======== Information provided

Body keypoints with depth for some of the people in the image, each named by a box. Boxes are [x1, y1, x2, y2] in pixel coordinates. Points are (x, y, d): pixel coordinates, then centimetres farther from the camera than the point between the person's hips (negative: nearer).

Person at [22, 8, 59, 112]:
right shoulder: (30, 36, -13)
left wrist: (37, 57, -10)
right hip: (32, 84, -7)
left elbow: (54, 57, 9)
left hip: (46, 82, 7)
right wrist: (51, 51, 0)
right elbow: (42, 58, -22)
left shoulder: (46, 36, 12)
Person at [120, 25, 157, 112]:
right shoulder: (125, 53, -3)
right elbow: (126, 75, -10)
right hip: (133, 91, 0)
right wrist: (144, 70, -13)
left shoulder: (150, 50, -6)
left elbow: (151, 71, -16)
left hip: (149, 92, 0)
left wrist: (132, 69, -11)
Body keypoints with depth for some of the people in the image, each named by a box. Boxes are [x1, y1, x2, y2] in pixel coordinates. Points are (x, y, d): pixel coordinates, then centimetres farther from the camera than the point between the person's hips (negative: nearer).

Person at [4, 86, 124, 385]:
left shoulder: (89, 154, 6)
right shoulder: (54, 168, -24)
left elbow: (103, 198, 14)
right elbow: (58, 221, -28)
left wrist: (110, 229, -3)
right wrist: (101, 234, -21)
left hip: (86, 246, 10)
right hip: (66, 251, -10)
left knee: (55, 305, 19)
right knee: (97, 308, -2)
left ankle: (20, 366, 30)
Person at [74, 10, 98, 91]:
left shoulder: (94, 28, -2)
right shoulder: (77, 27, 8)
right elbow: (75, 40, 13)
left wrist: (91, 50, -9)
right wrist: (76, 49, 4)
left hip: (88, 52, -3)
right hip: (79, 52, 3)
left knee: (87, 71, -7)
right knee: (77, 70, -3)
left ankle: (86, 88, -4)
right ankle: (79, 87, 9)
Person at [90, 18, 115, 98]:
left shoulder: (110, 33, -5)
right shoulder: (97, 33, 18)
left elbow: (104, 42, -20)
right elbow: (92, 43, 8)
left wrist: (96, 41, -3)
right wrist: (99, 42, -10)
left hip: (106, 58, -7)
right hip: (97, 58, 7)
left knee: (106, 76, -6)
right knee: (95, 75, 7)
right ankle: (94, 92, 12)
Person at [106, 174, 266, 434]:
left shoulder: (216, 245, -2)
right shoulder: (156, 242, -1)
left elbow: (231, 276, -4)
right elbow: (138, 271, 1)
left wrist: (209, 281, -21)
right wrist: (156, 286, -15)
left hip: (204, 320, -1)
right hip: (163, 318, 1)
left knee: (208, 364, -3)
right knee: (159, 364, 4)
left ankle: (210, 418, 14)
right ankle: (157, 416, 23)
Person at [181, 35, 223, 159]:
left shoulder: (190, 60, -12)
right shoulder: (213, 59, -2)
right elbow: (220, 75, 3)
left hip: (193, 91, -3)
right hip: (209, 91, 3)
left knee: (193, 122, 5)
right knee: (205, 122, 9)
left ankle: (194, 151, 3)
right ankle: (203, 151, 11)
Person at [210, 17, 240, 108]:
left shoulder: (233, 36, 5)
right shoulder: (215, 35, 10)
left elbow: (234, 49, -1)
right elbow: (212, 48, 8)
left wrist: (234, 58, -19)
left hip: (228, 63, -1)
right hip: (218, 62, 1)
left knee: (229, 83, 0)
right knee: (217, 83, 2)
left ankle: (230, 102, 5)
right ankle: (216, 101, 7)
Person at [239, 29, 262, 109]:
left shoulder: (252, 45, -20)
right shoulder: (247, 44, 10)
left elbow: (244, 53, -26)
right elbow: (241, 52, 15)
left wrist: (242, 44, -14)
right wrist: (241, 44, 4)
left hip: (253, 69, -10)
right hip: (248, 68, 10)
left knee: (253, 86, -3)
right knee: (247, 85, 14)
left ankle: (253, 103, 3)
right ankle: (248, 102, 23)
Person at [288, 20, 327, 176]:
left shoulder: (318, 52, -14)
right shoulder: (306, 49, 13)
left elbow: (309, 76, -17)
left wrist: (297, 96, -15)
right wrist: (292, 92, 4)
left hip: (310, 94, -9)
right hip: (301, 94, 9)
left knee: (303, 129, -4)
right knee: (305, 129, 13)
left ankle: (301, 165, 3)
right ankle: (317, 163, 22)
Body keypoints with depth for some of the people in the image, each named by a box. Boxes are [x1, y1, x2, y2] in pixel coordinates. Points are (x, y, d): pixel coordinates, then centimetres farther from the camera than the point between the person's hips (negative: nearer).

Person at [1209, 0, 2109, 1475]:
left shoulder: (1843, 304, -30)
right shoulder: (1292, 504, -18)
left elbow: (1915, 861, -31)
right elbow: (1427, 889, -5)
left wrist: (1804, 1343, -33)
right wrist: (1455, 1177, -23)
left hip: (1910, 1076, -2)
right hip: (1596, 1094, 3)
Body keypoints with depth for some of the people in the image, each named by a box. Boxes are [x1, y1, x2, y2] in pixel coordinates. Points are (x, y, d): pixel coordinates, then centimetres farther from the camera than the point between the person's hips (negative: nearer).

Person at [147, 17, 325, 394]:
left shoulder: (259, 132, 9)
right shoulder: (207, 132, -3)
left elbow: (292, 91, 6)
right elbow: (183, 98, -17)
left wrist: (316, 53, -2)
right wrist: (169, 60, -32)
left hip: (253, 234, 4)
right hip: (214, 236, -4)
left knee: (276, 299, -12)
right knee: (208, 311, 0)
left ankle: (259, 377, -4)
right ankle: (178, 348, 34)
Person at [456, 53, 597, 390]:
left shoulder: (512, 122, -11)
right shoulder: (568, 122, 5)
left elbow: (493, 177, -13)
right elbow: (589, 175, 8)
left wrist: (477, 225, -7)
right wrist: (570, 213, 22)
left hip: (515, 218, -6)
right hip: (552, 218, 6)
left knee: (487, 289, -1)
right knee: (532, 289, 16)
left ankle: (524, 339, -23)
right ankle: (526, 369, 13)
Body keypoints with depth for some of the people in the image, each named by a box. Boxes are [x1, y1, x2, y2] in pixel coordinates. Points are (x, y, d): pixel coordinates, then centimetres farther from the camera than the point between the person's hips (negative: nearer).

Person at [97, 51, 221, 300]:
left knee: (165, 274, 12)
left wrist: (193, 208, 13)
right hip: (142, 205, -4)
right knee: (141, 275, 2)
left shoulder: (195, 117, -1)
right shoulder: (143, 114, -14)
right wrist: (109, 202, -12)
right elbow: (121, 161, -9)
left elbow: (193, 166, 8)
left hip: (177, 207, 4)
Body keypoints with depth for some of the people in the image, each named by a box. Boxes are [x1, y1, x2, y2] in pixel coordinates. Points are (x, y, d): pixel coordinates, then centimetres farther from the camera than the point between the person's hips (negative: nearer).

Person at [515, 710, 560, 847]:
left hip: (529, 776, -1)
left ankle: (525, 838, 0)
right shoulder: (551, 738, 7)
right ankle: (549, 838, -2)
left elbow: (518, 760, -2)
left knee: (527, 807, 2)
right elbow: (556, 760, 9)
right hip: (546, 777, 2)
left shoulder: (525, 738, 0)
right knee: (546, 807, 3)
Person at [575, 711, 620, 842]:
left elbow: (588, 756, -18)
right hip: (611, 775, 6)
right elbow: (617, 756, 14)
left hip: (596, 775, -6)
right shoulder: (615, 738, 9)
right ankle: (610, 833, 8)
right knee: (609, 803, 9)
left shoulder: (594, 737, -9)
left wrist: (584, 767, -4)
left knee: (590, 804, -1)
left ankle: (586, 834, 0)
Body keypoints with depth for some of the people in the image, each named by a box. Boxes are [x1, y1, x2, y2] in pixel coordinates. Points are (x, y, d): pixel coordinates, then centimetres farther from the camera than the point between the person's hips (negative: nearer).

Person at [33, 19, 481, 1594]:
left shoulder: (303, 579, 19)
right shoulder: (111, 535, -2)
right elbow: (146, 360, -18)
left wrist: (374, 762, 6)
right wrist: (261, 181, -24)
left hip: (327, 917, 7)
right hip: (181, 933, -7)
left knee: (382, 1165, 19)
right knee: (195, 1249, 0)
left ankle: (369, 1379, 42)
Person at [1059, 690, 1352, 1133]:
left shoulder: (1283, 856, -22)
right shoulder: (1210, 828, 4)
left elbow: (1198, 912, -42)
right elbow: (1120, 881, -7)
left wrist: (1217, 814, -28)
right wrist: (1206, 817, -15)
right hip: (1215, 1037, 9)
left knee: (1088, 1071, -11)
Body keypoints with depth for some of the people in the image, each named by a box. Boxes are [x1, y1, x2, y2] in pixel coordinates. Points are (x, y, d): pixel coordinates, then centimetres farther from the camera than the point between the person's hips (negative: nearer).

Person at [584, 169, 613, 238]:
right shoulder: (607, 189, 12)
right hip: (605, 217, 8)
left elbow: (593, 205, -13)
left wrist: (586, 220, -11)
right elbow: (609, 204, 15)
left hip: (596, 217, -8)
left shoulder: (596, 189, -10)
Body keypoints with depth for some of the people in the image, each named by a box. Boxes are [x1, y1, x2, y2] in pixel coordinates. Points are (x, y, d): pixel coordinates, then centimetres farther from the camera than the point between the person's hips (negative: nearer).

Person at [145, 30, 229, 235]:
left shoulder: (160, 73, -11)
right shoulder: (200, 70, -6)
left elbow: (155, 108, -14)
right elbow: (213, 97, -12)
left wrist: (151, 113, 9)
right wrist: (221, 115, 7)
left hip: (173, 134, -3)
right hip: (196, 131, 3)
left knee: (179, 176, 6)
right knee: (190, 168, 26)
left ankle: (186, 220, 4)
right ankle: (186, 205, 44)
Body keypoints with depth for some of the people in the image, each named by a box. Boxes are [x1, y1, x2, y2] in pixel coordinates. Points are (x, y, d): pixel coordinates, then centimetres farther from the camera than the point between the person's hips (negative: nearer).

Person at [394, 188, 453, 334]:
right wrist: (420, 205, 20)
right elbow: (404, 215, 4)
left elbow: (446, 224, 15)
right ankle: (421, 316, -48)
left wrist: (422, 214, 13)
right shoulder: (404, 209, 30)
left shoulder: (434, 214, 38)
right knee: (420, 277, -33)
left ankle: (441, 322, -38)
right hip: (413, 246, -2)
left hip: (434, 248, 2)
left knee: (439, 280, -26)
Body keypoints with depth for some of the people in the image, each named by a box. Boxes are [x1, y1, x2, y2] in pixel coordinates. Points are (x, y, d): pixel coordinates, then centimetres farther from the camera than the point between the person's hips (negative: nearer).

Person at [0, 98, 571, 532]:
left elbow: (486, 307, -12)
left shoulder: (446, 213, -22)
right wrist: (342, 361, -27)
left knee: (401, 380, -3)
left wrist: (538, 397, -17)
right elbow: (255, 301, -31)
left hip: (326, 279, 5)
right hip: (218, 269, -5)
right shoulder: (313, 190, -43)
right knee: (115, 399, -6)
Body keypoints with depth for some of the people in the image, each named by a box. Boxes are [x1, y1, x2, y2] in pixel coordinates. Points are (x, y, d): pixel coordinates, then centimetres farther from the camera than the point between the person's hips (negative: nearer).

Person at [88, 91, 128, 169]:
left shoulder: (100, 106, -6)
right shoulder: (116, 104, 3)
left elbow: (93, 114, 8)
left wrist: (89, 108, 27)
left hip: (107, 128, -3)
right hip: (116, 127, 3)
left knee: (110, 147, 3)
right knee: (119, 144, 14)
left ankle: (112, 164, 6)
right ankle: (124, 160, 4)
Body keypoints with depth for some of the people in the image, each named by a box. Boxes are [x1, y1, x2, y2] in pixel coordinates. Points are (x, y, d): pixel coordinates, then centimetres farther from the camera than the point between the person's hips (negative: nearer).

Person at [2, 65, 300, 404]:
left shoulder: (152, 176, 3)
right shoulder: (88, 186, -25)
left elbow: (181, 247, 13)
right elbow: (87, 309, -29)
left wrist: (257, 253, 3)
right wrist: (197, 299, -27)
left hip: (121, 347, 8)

================

> **Instructions for the task**
Render the listing lines between the line holding "right shoulder: (247, 44, 10)" and the line holding "right shoulder: (306, 49, 13)", inclusive, as a Markdown table with the columns Index and Entry. Number each row, and skip any blank lines.

> **Task solution**
| Index | Entry |
|---|---|
| 1 | right shoulder: (247, 44, 10) |
| 2 | left elbow: (244, 53, -26) |
| 3 | right elbow: (241, 52, 15) |
| 4 | left wrist: (242, 44, -14) |
| 5 | right wrist: (241, 44, 4) |
| 6 | left hip: (253, 69, -10) |
| 7 | right hip: (248, 68, 10) |
| 8 | left knee: (253, 86, -3) |
| 9 | right knee: (247, 85, 14) |
| 10 | left ankle: (253, 103, 3) |
| 11 | right ankle: (248, 102, 23) |
| 12 | Person at [288, 20, 327, 176]: |
| 13 | left shoulder: (318, 52, -14) |
| 14 | right shoulder: (306, 49, 13) |